Inflation, as measured by the Consumer Price Index, rose at 2.2% in May after going as low as 1% a year ago. Of course, there have been numerous head fakes on the inflation front over the past decade, but inflation in Canada has remained stubbornly low overall and hasn't topped 2.5% in more than six years. For investors with fixed-rate investments, however, I'd put minding inflation in the category of "better safe than sorry," because inflation can eat away at the purchasing power of the income they pocket. I like the idea of including inflation-protected bonds in a fixed-income portfolio for retirees. And while stocks are by no means an inflation "hedge," they do offer investors the best long-run shot at outpacing inflation.

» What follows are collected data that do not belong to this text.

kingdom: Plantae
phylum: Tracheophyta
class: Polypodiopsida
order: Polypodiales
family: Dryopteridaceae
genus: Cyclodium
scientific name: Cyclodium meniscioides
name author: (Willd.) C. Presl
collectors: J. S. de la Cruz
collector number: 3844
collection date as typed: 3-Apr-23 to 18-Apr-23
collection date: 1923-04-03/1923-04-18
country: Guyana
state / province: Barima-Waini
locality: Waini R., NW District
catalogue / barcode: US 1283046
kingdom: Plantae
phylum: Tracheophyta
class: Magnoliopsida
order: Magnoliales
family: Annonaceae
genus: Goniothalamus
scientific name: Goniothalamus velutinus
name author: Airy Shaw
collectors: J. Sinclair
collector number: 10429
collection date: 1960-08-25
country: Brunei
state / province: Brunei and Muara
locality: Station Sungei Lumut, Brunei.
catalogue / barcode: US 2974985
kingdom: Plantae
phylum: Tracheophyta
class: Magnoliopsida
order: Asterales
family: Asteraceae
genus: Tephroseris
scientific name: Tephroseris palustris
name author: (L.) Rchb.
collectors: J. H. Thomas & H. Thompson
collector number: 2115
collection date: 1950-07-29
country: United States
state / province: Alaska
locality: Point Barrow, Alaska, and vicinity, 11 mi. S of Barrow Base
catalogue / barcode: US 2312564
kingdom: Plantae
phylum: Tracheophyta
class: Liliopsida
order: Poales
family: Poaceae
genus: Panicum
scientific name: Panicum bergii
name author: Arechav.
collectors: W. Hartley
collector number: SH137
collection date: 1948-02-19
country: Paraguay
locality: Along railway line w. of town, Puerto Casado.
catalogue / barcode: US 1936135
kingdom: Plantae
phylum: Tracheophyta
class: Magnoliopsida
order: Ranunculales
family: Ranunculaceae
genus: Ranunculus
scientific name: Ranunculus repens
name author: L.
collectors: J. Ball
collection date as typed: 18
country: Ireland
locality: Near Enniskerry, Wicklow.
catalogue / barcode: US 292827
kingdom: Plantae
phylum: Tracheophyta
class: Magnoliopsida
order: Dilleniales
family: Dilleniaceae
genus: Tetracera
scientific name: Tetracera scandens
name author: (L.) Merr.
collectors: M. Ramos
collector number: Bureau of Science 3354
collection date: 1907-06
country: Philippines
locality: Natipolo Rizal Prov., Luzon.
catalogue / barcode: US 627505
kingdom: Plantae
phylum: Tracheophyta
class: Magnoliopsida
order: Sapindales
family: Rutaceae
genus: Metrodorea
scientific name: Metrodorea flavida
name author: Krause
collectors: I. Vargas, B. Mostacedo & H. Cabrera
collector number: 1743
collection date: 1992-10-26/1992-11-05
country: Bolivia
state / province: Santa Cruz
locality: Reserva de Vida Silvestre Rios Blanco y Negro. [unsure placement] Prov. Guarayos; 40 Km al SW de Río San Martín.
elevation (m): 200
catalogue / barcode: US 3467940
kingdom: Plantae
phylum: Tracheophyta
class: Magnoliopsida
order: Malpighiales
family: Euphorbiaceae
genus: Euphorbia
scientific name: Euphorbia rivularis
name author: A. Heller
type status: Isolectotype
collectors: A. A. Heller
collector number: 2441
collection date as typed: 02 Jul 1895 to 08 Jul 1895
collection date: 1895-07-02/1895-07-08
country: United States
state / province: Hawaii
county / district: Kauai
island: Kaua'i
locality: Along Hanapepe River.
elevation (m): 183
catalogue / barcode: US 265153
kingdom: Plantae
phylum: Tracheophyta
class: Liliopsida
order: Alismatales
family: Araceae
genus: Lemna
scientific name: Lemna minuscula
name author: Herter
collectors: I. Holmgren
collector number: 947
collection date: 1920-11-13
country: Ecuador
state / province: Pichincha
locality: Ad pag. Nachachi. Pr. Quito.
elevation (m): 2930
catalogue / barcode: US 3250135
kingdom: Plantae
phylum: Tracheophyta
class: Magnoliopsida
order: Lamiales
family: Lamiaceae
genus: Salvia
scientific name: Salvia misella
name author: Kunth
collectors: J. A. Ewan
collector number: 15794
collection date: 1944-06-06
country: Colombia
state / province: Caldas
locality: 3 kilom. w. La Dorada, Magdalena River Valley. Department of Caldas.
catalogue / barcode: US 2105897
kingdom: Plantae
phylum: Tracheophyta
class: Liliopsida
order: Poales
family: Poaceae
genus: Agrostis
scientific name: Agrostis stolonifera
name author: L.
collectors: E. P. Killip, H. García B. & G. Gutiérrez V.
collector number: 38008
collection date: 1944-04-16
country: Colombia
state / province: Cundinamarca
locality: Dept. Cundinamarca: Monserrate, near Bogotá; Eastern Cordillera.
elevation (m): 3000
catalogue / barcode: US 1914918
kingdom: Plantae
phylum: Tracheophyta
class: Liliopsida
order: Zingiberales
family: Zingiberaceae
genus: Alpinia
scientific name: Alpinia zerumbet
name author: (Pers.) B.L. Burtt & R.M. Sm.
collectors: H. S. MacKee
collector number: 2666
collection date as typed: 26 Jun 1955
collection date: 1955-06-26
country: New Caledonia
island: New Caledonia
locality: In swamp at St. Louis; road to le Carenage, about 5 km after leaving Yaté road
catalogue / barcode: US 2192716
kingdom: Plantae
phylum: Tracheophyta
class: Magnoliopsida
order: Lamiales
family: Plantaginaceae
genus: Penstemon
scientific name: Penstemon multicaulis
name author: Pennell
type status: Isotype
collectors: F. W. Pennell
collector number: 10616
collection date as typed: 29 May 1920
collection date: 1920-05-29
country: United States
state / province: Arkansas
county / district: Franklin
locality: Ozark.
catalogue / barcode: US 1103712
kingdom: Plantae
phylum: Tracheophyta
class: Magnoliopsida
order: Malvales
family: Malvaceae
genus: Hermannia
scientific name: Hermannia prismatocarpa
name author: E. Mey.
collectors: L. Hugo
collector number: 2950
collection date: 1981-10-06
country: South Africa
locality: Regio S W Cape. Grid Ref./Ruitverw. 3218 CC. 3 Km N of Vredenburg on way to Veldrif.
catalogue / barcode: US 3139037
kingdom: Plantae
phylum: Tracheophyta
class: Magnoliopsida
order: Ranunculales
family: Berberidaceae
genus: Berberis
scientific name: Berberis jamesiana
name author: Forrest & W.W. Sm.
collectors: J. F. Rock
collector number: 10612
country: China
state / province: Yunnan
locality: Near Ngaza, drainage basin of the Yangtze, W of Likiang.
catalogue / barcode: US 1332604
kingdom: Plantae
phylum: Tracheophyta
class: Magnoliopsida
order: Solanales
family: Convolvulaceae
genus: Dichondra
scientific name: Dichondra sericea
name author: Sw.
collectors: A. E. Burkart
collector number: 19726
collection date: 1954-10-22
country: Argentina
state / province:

Do stay mindful of equity rate sensitivity

Bonds usually get all the attention in periods of rising interest rates. But don't ignore the potential rate sensitivity of your equity holdings. Investors often use income-producing equities like REITs and utilities as fixed-income surrogates; when yields trend up, the prices of these equities often decline right along with bond prices. That's not to say you shouldn't own them; in fact, Morningstar's analysts think REITs and consumer staples, which offer higher yields than the broad market, look pretty attractive from a bottom-up standpoint today. But if you're an income-focused investor, be careful to avoid building a portfolio whose holdings all move in unison in response to interest-rate changes.

Don't lose sight of the big picture

Rising interest rates do have the potential to lead to bond losses in the years ahead, and it's wise to brace for that possibility. But as T. Rowe Price retirement-fund manager Wyatt Lee noted on a panel discussion at the Morningstar Investment Conference, "A bad year for bonds is the same as a bad day for stocks." In other words, while you'd rather not have losses in the safe part of your portfolio you've earmarked for bonds, tumult in the bond market is going to be a lot less painful in absolute terms than will a sizable downturn in the equity market. Rather than getting hung up on micromanaging risks in your bond portfolio, a better use of your time is to revisit your portfolio's core asset-class exposures. If you've been hands-off with your portfolio and have let your equity exposure drift up, it's a good bet that you're courting more risk than you intended to.